Well, a lot of political scientists and others have tried to figure out why this aberration exists. It's one of the many respects in which the United States is unusual, so you want to see if it's related to some of the others and there are others. For instance, the United States has an unusually weak labor movement, it has an unusually narrow political system. Think: there is no other industrialized Western country that doesn't have a labor-based political party, and we haven't had one here since the Populist Party in the 1890s. So we have a very depoliticized population, and that could be one cause of this phenomenon: if social and political life don't offer you opportunities to form communities and associate yourself with things that are meaningful to you, people look for other ways to do it, and religion's an obvious one. It's strikingly the case in the black communities, actually, where the black churches have been the real organizing center which holds life together: I mean, there's terrible oppression, a lot of families are falling apart, but the church is there, it brings people together and they can get together and do things in that context. And the same is true in many white communities as well.

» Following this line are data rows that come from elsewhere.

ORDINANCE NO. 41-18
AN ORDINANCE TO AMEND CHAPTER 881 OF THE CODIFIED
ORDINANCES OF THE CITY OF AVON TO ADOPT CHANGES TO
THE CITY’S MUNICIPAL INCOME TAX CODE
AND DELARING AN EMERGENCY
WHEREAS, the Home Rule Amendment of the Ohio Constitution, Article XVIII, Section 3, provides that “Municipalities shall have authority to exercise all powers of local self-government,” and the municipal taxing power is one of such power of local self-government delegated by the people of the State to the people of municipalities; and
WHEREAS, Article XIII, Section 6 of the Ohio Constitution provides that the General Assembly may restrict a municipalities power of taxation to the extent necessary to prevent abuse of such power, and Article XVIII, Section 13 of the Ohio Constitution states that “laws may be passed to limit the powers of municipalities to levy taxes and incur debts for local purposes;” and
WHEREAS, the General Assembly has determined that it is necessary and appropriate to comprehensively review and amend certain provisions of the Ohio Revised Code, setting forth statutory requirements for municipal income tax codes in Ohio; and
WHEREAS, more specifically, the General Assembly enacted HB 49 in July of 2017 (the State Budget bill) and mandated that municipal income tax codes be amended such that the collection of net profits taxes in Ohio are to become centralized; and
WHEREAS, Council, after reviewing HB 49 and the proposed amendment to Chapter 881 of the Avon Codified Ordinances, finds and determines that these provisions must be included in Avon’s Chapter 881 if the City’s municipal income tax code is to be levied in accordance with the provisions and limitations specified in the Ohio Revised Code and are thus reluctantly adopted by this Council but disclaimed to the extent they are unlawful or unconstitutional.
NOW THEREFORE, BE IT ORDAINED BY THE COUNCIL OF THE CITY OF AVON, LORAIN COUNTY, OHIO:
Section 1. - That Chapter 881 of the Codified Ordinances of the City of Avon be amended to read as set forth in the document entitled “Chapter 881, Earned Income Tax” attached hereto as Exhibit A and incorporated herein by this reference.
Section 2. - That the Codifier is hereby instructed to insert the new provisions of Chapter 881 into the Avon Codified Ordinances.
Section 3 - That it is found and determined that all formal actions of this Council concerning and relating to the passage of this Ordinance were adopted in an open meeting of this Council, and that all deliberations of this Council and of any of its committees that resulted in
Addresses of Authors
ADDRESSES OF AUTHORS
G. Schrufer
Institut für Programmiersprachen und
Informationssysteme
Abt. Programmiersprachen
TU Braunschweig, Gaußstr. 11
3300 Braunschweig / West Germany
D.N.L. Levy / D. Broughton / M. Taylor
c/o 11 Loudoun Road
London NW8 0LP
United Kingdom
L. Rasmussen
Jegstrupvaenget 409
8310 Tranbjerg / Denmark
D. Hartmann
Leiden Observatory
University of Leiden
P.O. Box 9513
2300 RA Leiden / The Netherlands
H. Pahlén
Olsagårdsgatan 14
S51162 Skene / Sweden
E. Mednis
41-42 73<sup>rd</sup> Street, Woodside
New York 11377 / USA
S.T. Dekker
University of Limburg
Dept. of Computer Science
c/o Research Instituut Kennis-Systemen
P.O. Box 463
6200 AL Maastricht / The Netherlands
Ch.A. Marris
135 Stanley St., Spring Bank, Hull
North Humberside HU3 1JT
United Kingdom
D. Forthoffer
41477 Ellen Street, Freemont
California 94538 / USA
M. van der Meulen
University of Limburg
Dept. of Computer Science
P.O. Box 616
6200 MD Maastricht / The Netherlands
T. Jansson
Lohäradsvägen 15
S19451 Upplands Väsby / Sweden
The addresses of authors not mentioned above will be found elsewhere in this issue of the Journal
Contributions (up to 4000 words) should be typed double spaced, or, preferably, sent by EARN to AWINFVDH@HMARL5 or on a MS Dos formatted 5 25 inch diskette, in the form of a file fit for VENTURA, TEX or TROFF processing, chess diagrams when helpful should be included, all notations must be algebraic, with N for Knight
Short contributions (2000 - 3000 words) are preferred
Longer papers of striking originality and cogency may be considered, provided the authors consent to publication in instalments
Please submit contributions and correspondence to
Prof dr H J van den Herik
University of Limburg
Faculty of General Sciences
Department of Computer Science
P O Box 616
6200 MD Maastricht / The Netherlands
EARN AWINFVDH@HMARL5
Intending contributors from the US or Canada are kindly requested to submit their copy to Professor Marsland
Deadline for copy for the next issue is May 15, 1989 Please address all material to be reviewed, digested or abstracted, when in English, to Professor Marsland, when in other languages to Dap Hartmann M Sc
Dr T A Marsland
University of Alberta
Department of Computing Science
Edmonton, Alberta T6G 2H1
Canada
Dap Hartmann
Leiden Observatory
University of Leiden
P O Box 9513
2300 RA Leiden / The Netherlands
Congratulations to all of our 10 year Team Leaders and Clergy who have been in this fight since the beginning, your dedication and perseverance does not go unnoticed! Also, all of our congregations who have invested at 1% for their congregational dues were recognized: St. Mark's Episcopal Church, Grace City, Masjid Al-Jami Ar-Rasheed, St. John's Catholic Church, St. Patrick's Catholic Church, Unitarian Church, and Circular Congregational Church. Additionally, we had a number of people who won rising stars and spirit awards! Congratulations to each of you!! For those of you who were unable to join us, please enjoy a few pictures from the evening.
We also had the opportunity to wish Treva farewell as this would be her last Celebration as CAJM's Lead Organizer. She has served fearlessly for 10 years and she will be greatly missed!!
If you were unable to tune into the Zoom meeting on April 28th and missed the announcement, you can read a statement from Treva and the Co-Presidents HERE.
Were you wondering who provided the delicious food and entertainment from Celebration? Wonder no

Now, I don't think you can draw too many sweeping conclusions from religion itself-it's kind of like technology, it depends what you use it for. Like, even among the fundamentalists, you've got Sojourners [a politically progressive religious group], and you have Jerry Falwell [a right-wing televangelist]. But it certainly does carry with it the potential of aligning with other forms of fanaticism-and that's a big danger in the United States, because it's a very significant movement here. In fact, by now just about every major political figure in the country has to associate himself with it in some way. In the 1980 election, for example, all of the three candidates [i.e. Carter, Reagan, and independent candidate John Anderson] advertised themselves as Born Again Christians. In the 1984 election, one of the candidates advertised himself as a Born Again Christian, and the other was a Methodist minister or something.35 In the 1988 election, Dukakis was secular, which is unusual, but Bush said he was religious.